--- Your assignment ---
All of the records below are to be output exactly; no image belongs in the result.

Body or hand keypoint data:
=== Section Start ===

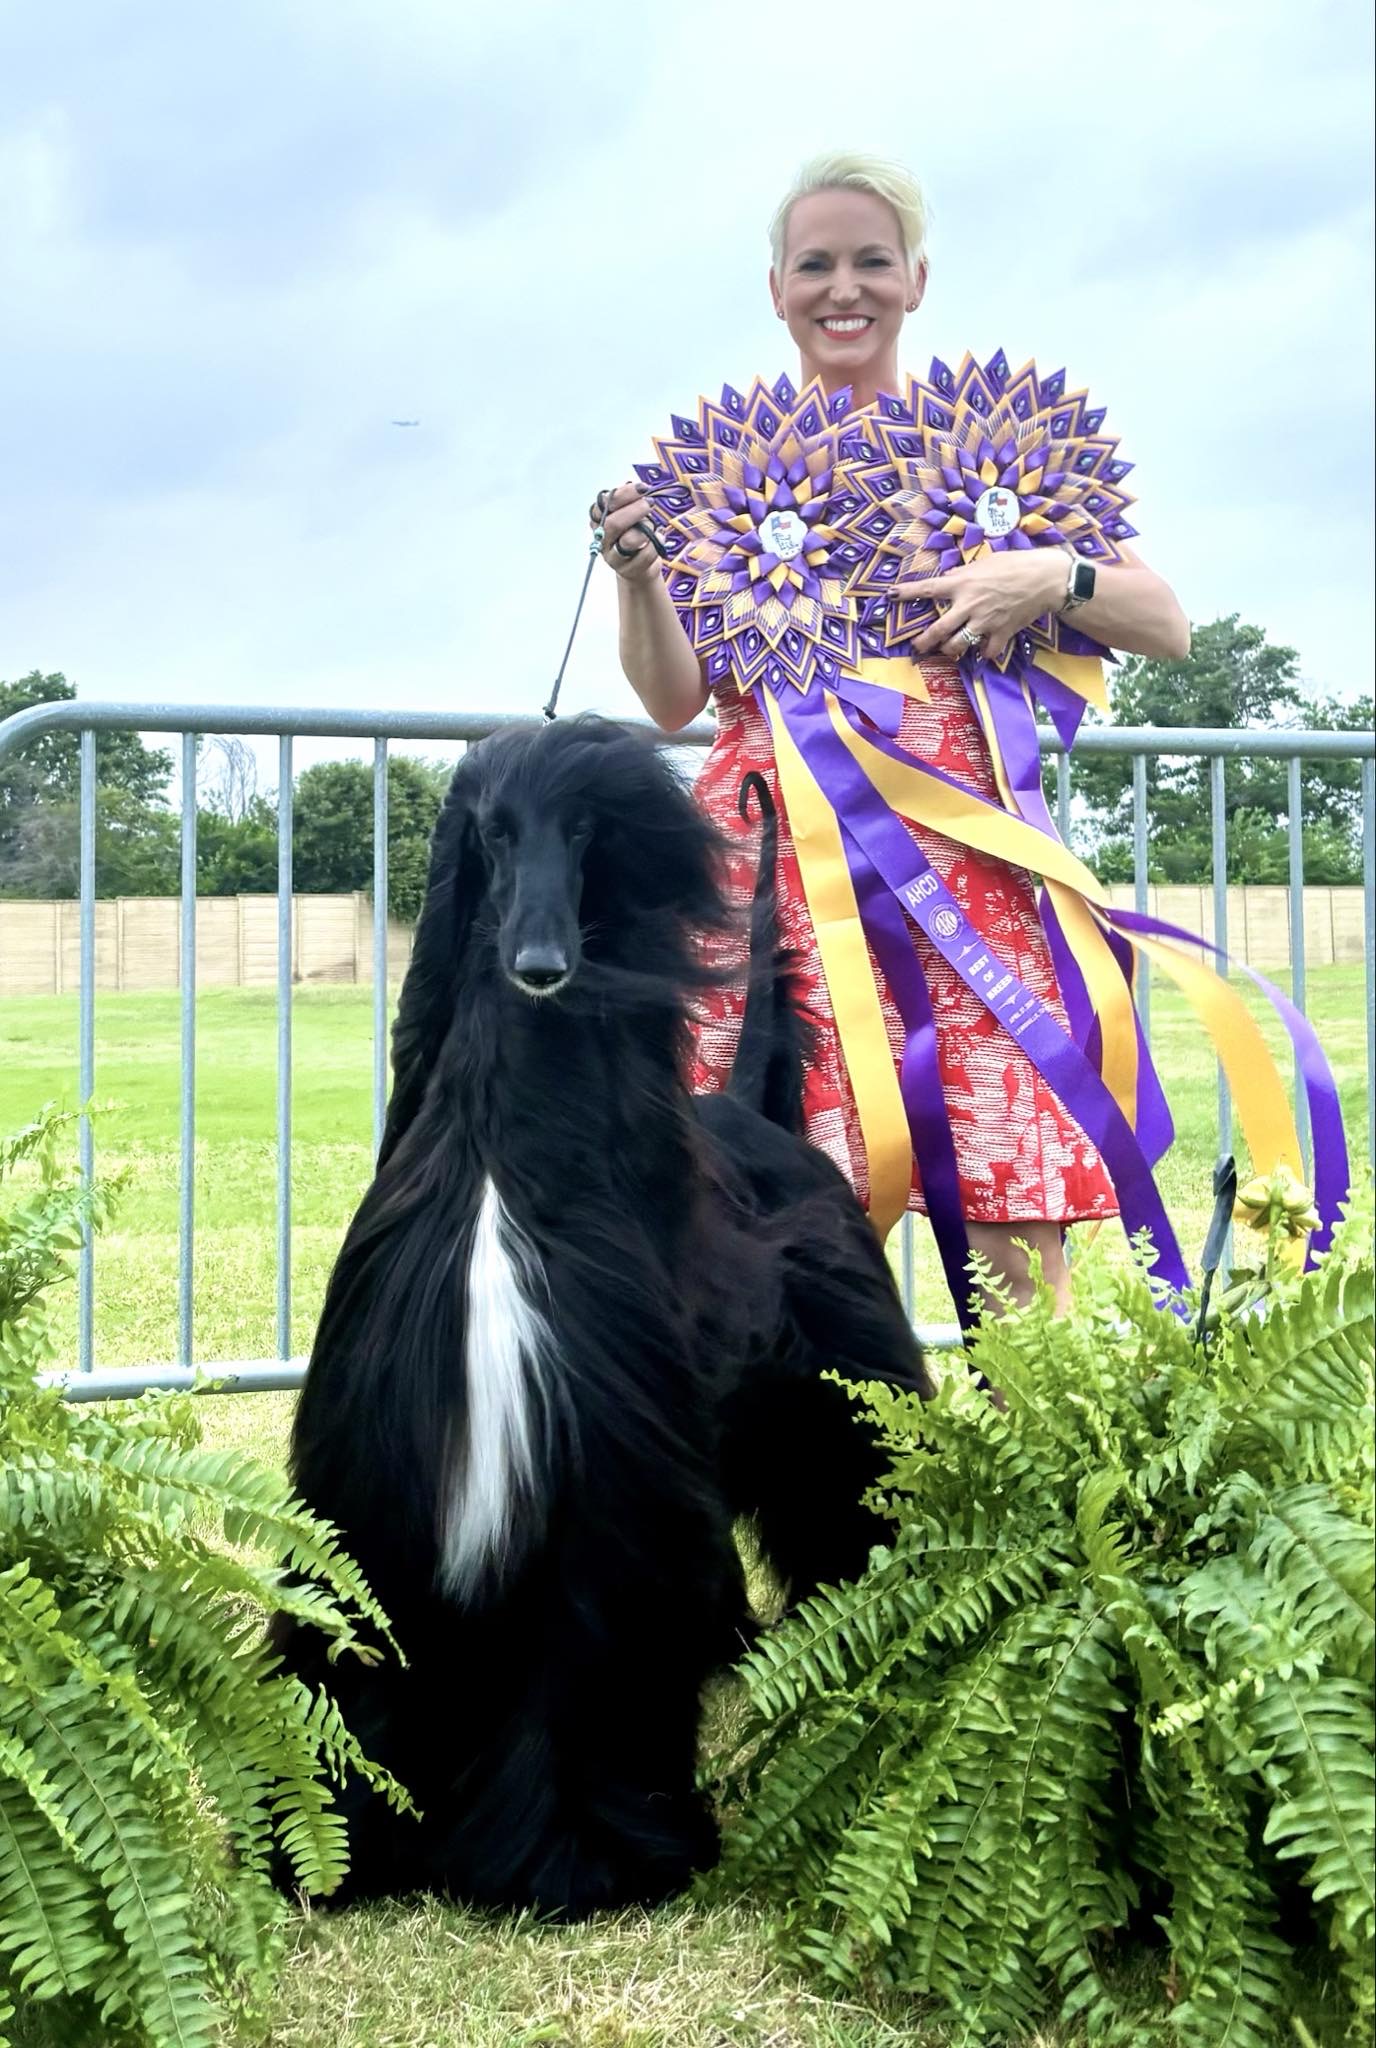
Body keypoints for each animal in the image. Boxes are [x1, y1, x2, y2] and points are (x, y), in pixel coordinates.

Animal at [271, 714, 931, 1918]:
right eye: (491, 829)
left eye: (583, 831)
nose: (538, 968)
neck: (504, 1154)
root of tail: (760, 1116)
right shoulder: (382, 1482)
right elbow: (360, 1654)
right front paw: (336, 1845)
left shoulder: (600, 1500)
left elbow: (586, 1670)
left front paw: (580, 1853)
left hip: (840, 1390)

=== Section End ===

--- Written solution ---
Body keypoints for each animal in the image. Boxes are [x1, y1, x2, y2] and points are (x, y), in pixel coordinates.

Animal at [271, 714, 931, 1918]:
right eye: (491, 829)
left eye: (583, 831)
nose: (538, 968)
neck: (504, 1154)
root of tail: (760, 1116)
right shoulder: (382, 1482)
right elbow: (360, 1654)
right front paw: (336, 1845)
left shoulder: (600, 1500)
left elbow: (586, 1670)
left front paw: (580, 1853)
left hip: (840, 1390)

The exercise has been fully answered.